=== DATA FOR REVIEW ===
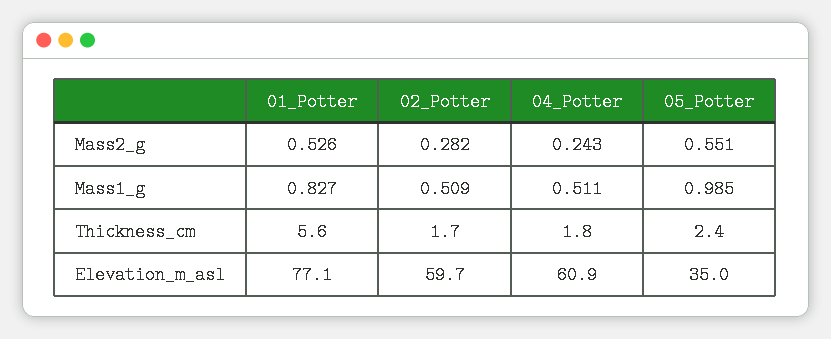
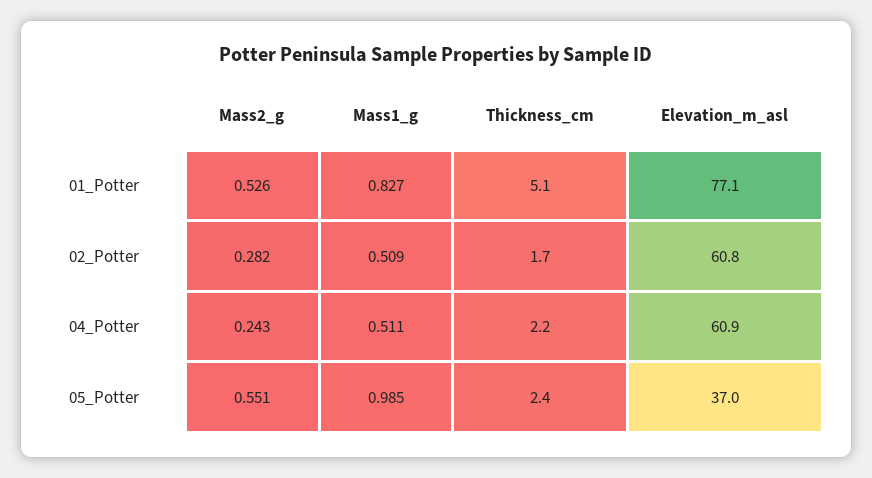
  {
    "01_Potter": {
      "Mass2_g": 0.526,
      "Mass1_g": 0.827,
-     "Thickness_cm": 5.6,
+     "Thickness_cm": 5.1,
      "Elevation_m_asl": 77.1
    },
    "02_Potter": {
      "Mass2_g": 0.282,
      "Mass1_g": 0.509,
      "Thickness_cm": 1.7,
-     "Elevation_m_asl": 59.7
+     "Elevation_m_asl": 60.8
    },
    "04_Potter": {
      "Mass2_g": 0.243,
      "Mass1_g": 0.511,
-     "Thickness_cm": 1.8,
+     "Thickness_cm": 2.2,
      "Elevation_m_asl": 60.9
    },
    "05_Potter": {
      "Mass2_g": 0.551,
      "Mass1_g": 0.985,
      "Thickness_cm": 2.4,
-     "Elevation_m_asl": 35
+     "Elevation_m_asl": 37
    }
  }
===
TO DO >>
Your copy of the entries must be exact and must contain no pictures.

EXERCISE OUTPUT >>
  {
    "01_Potter": {
      "Mass2_g": 0.526,
      "Mass1_g": 0.827,
-     "Thickness_cm": 5.6,
+     "Thickness_cm": 5.1,
      "Elevation_m_asl": 77.1
    },
    "02_Potter": {
      "Mass2_g": 0.282,
      "Mass1_g": 0.509,
      "Thickness_cm": 1.7,
-     "Elevation_m_asl": 59.7
+     "Elevation_m_asl": 60.8
    },
    "04_Potter": {
      "Mass2_g": 0.243,
      "Mass1_g": 0.511,
-     "Thickness_cm": 1.8,
+     "Thickness_cm": 2.2,
      "Elevation_m_asl": 60.9
    },
    "05_Potter": {
      "Mass2_g": 0.551,
      "Mass1_g": 0.985,
      "Thickness_cm": 2.4,
-     "Elevation_m_asl": 35
+     "Elevation_m_asl": 37
    }
  }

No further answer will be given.